▶ WHAT THIS EXERCISE ASKS:
1 – Give every bulleted step that appears in the appliance troubleshooting note.
2 – From the appliance troubleshooting note, extract the stretch from "This sequence of" through "retried, ad infinitum." without changing a word.

▶ DOCUMENT EXCERPT:
__________

An interesting problem came up recently that I thought I would share. A customer had a cluster of version 11 appliances, configured to use SSO and Secure LDAP. As far as they were aware, there were no problems.


They were using the default appliance disk layout, and wanted to move the datastore to a new, larger disk on each appliance, which had been previously provisioned on each appliance VM. All good. So, they started the Disk Configuration UI, which started... shutting down the services (as expected) and then doing nothing more, for several hours (not as expected). NBG.


The immediate priority was, of course, to get the appliances back and usable, which consisted of:

  •     Running "tw_disk_utils --fix-interrupted" on CLI
  •     Restarting the tideway services.


Subsequent investigation showed that while the UI was working for the LDAP-based administrator user that had been used on most appliances, it was NOT working on the last machine to be added to the cluster: Also, CLI authentications failed too. Importantly, it had been provisioned after the other machines had been configured for LDAP.


This sequence of events had triggered defect DRUD1-18597, whereby the LDAP CA bundle is not distributed to a newly added member. This meant that although the local system user was working fine, when the LDAP administrator tried to initiate a disk operation, the coordinator got an error from that machine (because LDAPS authentication could not be made) but it simply retried, ad infinitum.


A simple workaround exists:

  •     Copy the file (/usr/tideway/etc/ldap_cacert.pem) from another appliance
  •     Restart the tideway service.


This should be fixed in 11.2.

__________

▶ THE DATA:
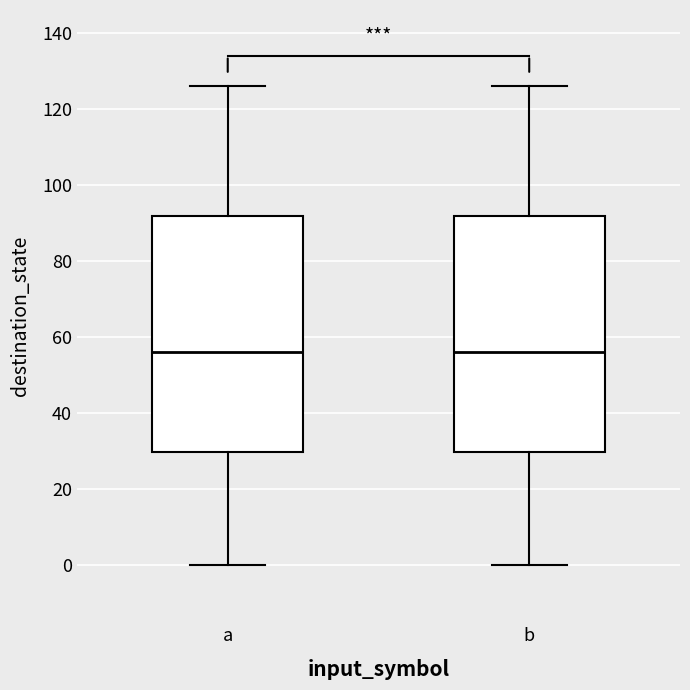

Reading left to right, transcribe this box plot: for each box, give where its median line is, the range the box spans, and where its two whiskers end, as read against the y-axis. The values are not printed on the chart, so give them approximately, as read against the axis.

a: median 56, box 30 to 92, whiskers 0 to 126
b: median 56, box 30 to 92, whiskers 0 to 126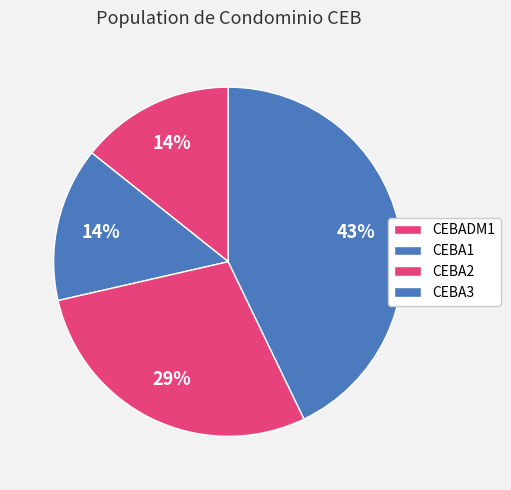

Does CEBA3 represent more than half of the total?

No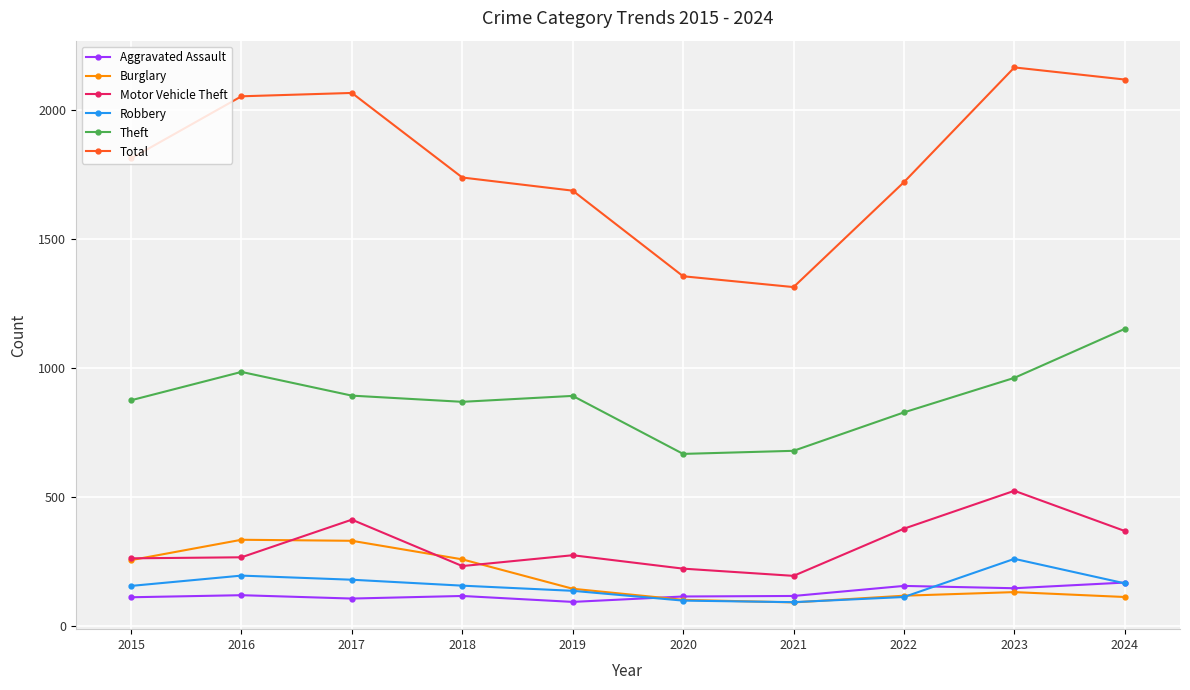

What is the sum of the Burglary values at 2019 and 2020?

243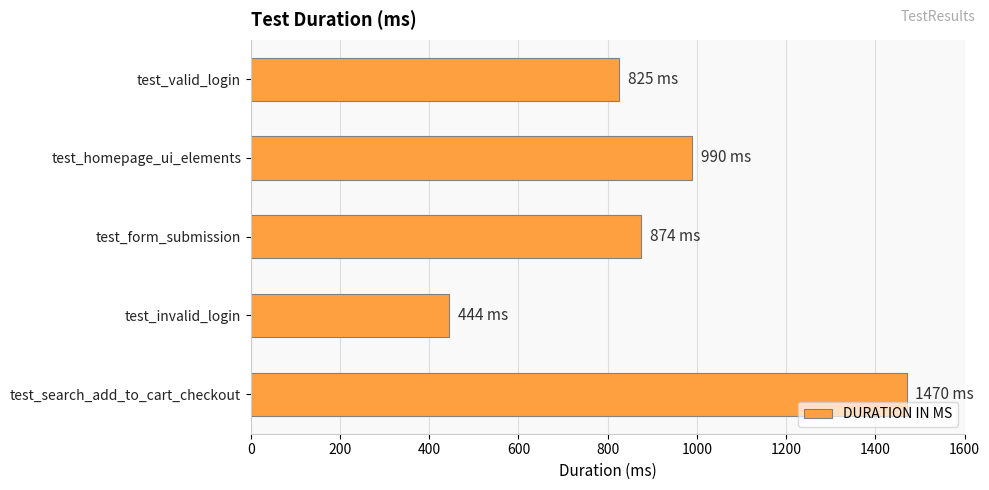

What is the maximum value shown in the chart?

1470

__________

▶ ANSWERS BELOW:
1 –
- Running "tw_disk_utils --fix-interrupted" on CLI
- Restarting the tideway services.
- Copy the file (/usr/tideway/etc/ldap_cacert.pem) from another appliance
- Restart the tideway service.

2 –
This sequence of events had triggered defect DRUD1-18597, whereby the LDAP CA bundle is not distributed to a newly added member. This meant that although the local system user was working fine, when the LDAP administrator tried to initiate a disk operation, the coordinator got an error from that machine (because LDAPS authentication could not be made) but it simply retried, ad infinitum.